==== DATA RECORDS ====

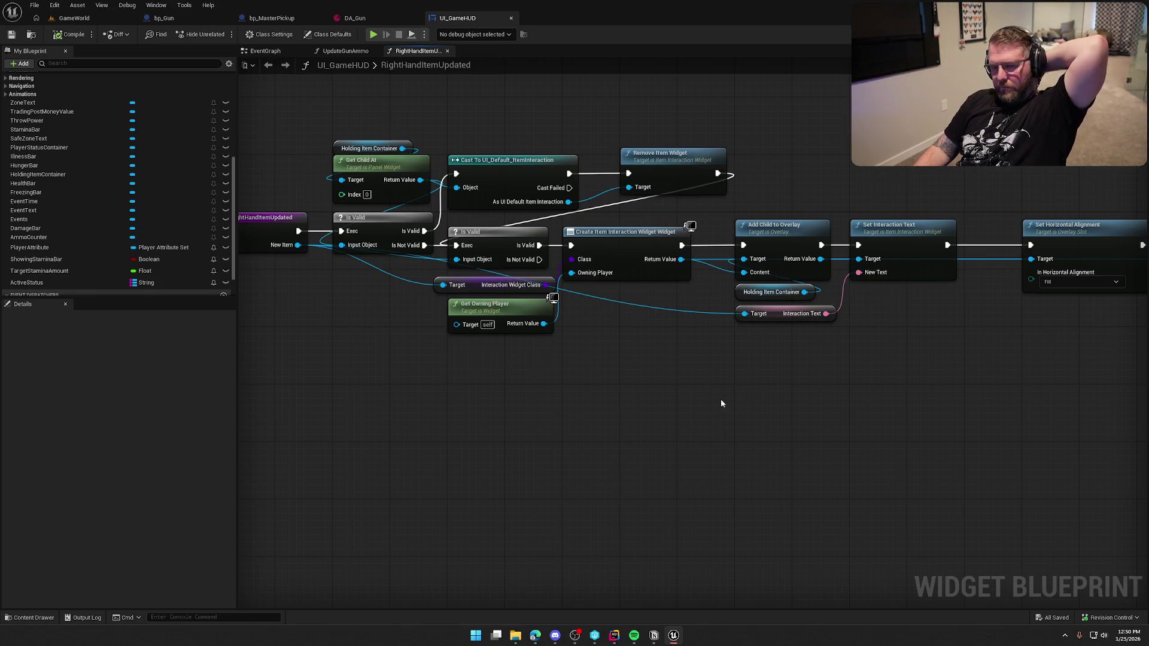
left_click_drag(770, 399, 759, 394)
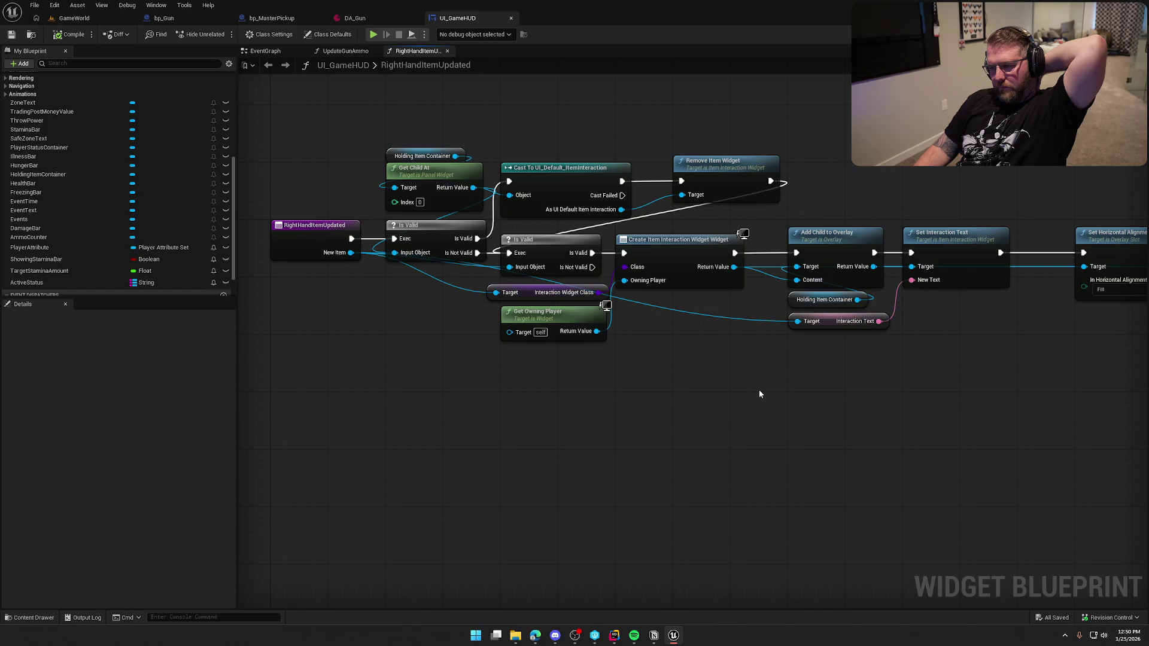
left_click(94, 284)
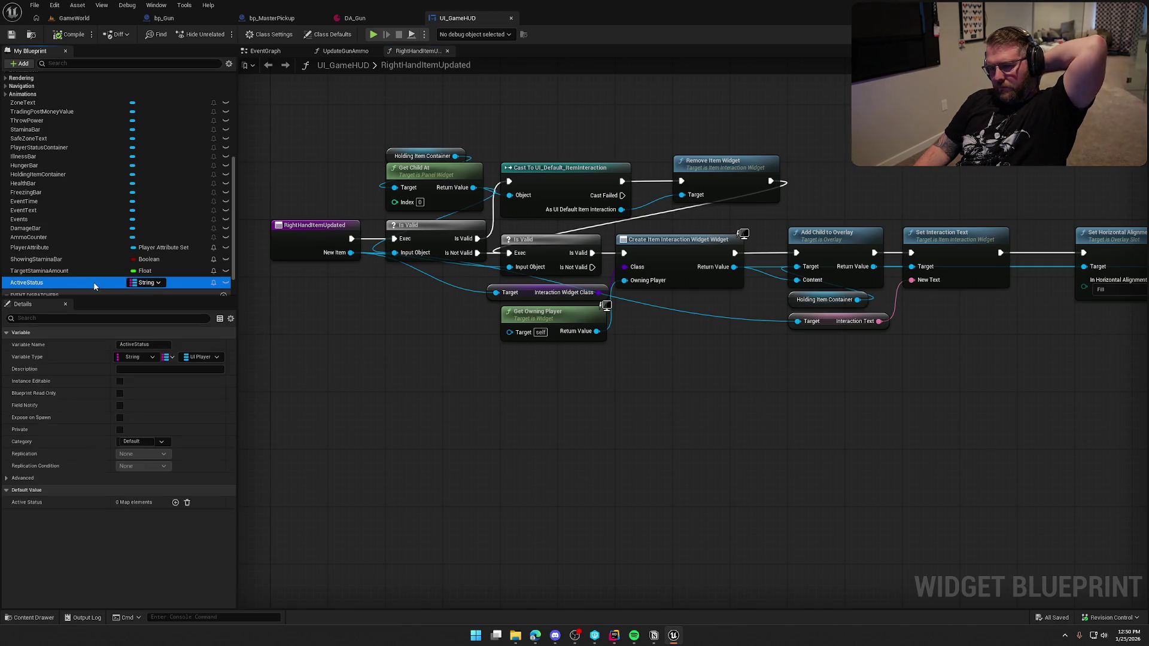
Pan to Update UIFor Item, then move the DA_Gun tab after UI_GameHUD and open it.
left_click_drag(657, 398, 632, 381)
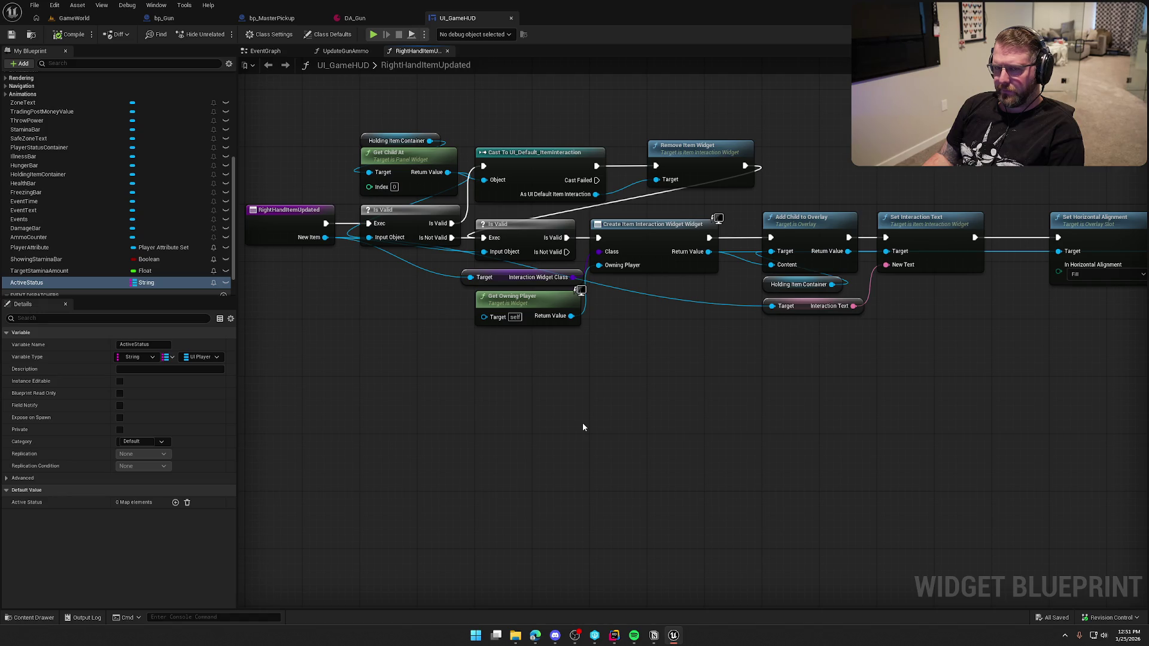
mouse_move(547, 364)
left_mouse_down()
mouse_move(365, 362)
mouse_move(824, 240)
mouse_move(724, 385)
mouse_move(585, 364)
mouse_move(637, 378)
left_mouse_up()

====

Retype the listing above exactly, pictures excluded.

left_click_drag(770, 399, 759, 394)
left_click(94, 284)
Pan to Update UIFor Item, then move the DA_Gun tab after UI_GameHUD and open it.
left_click_drag(657, 398, 632, 381)
mouse_move(547, 364)
left_mouse_down()
mouse_move(365, 362)
mouse_move(824, 240)
mouse_move(724, 385)
mouse_move(585, 364)
mouse_move(637, 378)
left_mouse_up()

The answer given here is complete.